Start of Block
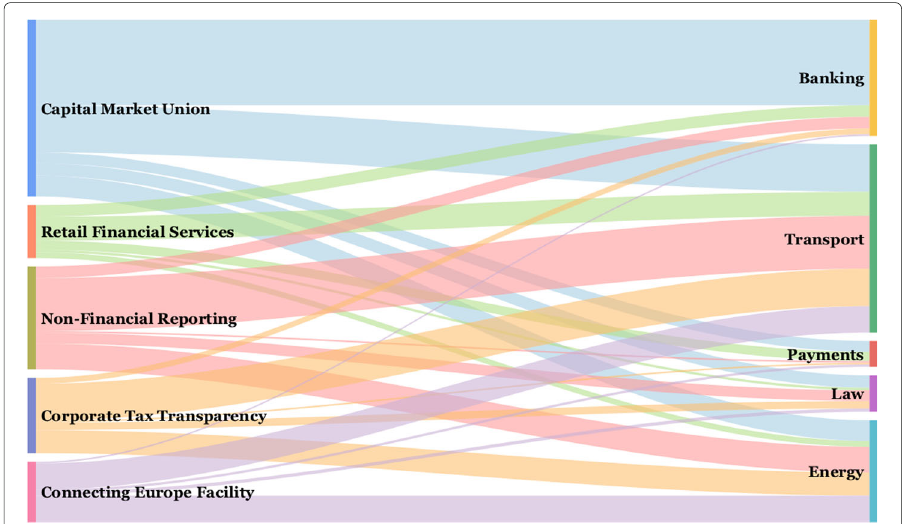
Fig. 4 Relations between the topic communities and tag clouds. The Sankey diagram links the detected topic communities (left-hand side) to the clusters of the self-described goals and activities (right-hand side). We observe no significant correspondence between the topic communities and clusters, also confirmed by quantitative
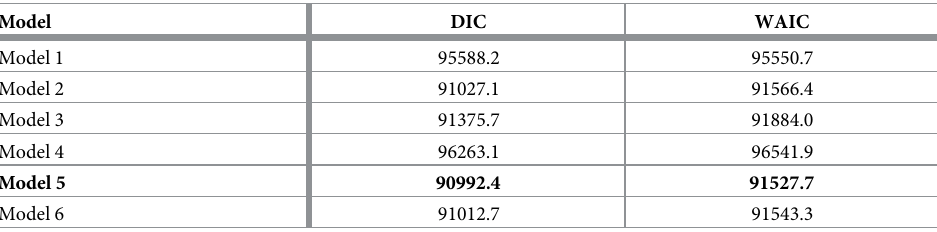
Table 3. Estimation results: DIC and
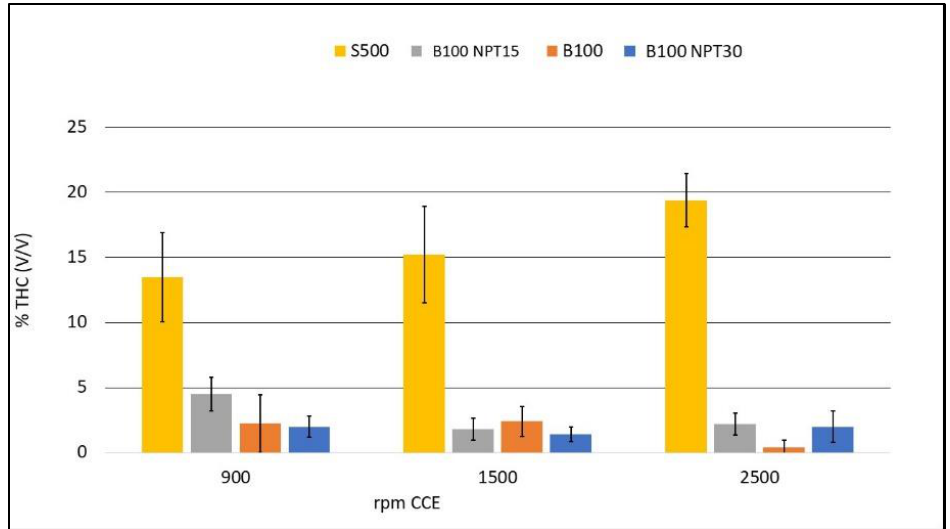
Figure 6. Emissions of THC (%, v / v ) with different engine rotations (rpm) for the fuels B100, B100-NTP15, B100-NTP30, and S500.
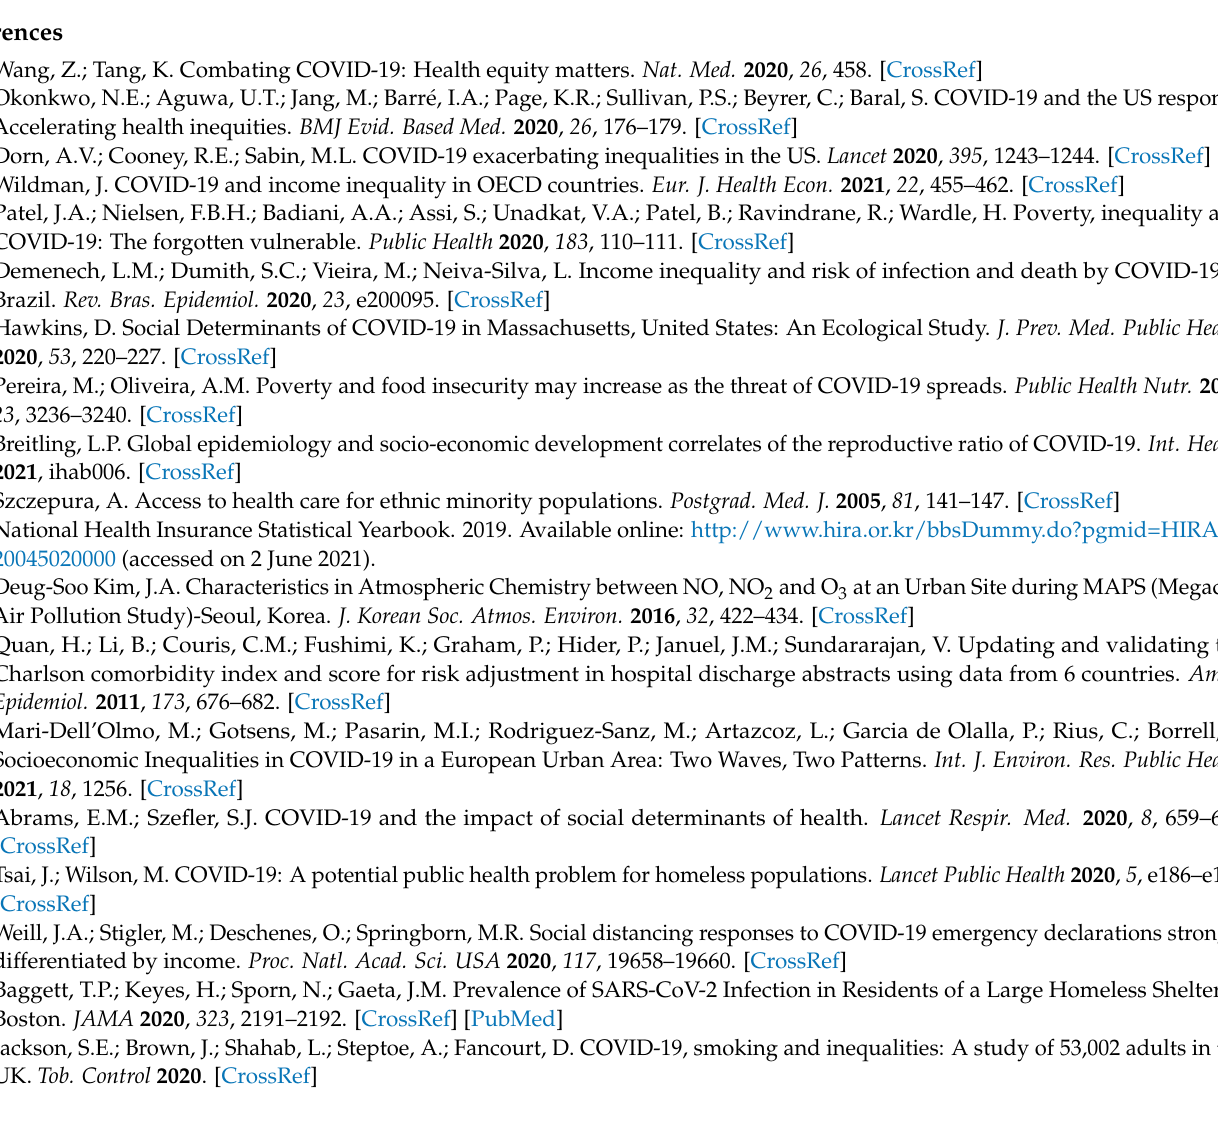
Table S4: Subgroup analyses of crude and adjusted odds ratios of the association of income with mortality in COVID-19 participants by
End of Block
- Activity
From the material above, print everything exactly except the pictures.

- Exercise result
Fig. 4 Relations between the topic communities and tag clouds. The Sankey diagram links the detected topic communities (left-hand side) to the clusters of the self-described goals and activities (right-hand side). We observe no significant correspondence between the topic communities and clusters, also confirmed by quantitative
Table 3. Estimation results: DIC and
Figure 6. Emissions of THC (%, v / v ) with different engine rotations (rpm) for the fuels B100, B100-NTP15, B100-NTP30, and S500.
Table S4: Subgroup analyses of crude and adjusted odds ratios of the association of income with mortality in COVID-19 participants by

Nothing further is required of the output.